Commentaire écrit le lundi 29 juin 2009 à 17:53:39 (lien)
Inter-note
Suite

Les experts étaient plus circonspects dans leurs avis concernant cette mesure incitative qui a fait ses preuves dans d'autres pays. Il s'agissait surtout de la combiner plusieurs sorte de soutien pour arriver à ce que les jeunes de milieu défavoriser profitent du même soutien que ceux des milieux plus favorisés : aide aux études, soutien psychologique, aide monétaire, lorsque la famille pousse par exemple pour que le jeune rentre de l'argent à la maison, parce que la famille est trop pauvre.

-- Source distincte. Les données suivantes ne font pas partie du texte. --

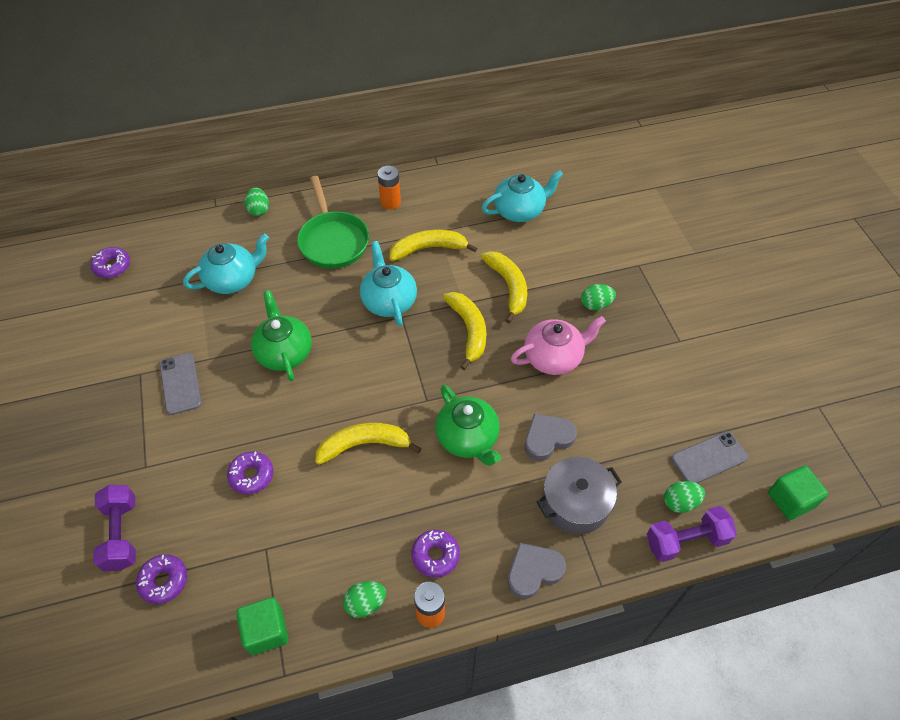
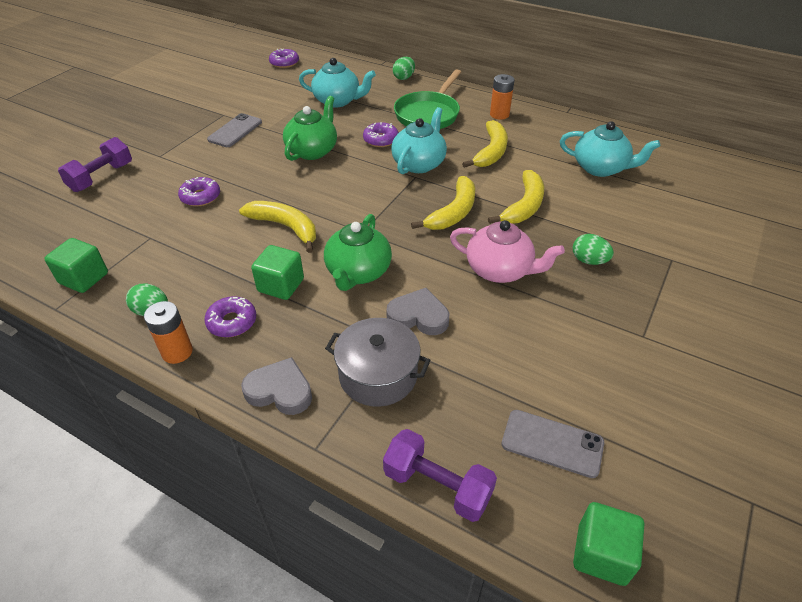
camera: 45 degrees right, 10 degrees down
purple donut [136,554,187,604] -> purple donut moved to [363,122,399,147]
yellow banana [389,230,477,261] -> yellow banana turned 75 degrees clockwise [462,120,508,168]
green egg [664,481,705,513] -> none
none -> green cube [251,245,304,300]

Commentaire écrit le lundi 29 juin 2009 à 17:50:39 (lien)
Inter-note
Sans doute que l'école primaire manque de modèles masculins, mais est-ce une raison pour blâmer les femmes parce qu'elles sont majoritaire dans ce métier peu valorisé, exigeant et pas si bien payé? Je ne crois pas.

Ce n'est pas un défaut d'être un garçon avec toutes les différences que les garçons peuvent avoir vis-à-vis des filles et vice versa. Oui, les hommes et les femmes sont différents, et oui, en général, les mâles sont plus grouillants. Vive la différence.

Mais est-ce normal de garder des enfants assis toute une journée aussi? Non. Pas du tout. Pas étonnant qu'ils doivent être soit assomés sur le bord d'un tableau noir (ancienne méthode) soit assomé par du ritalin (nouvelle méthode). Étrangement personne n'a encore pensé à revoir le pourquoi du besoin d'assomer.